Items from a dataset
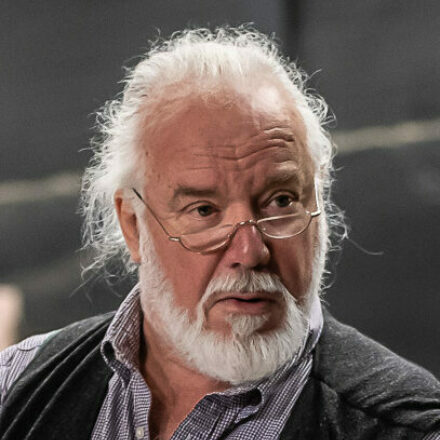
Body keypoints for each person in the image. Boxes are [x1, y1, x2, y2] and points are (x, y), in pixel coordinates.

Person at [0, 26, 439, 440]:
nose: (250, 251)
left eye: (281, 201)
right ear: (133, 226)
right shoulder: (16, 384)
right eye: (204, 210)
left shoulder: (409, 428)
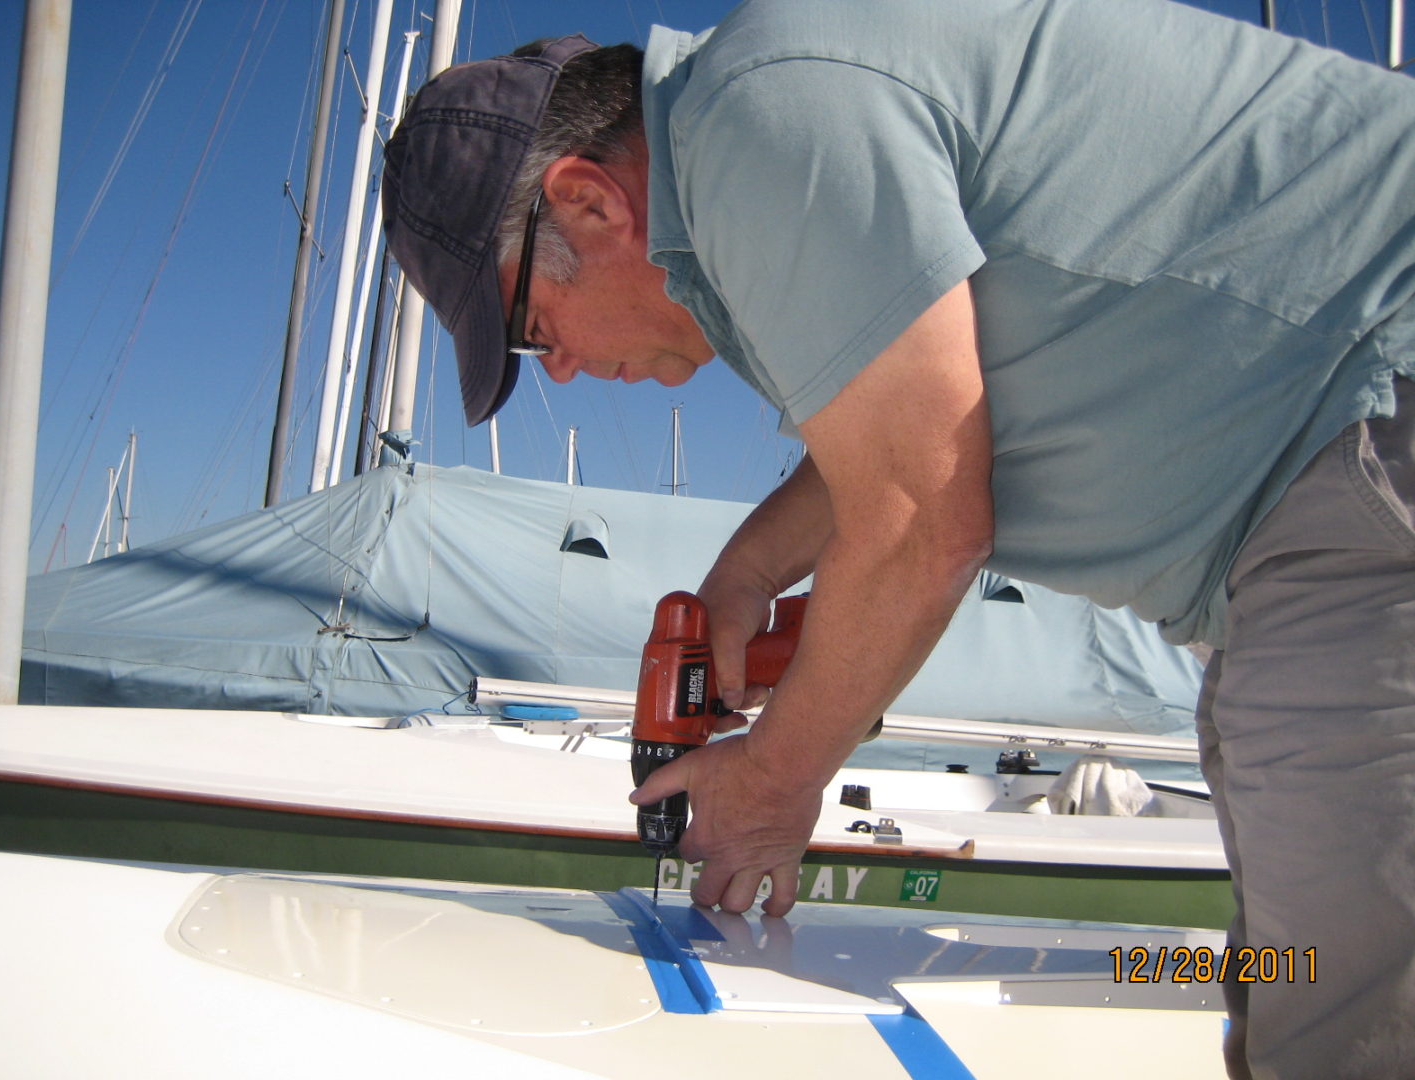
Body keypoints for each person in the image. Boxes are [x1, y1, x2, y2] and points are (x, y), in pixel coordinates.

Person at [381, 1, 1415, 1075]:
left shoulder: (762, 120)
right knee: (1297, 977)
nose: (558, 370)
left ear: (589, 203)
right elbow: (907, 426)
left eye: (533, 330)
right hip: (1319, 507)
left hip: (1373, 423)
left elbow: (923, 520)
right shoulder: (762, 147)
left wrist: (776, 781)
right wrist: (747, 576)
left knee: (1341, 1028)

TASK DESCRIPTION:
Through the last line of the entries above, beginning at the line containing "left eye: (533, 330)", transcribe each line exactly, both ends included and nothing more.

SOLUTION FOR THIS TASK:
left eye: (533, 330)
right hip: (1319, 507)
left hip: (1373, 423)
left elbow: (923, 520)
right shoulder: (762, 147)
left wrist: (776, 781)
right wrist: (747, 576)
left knee: (1341, 1028)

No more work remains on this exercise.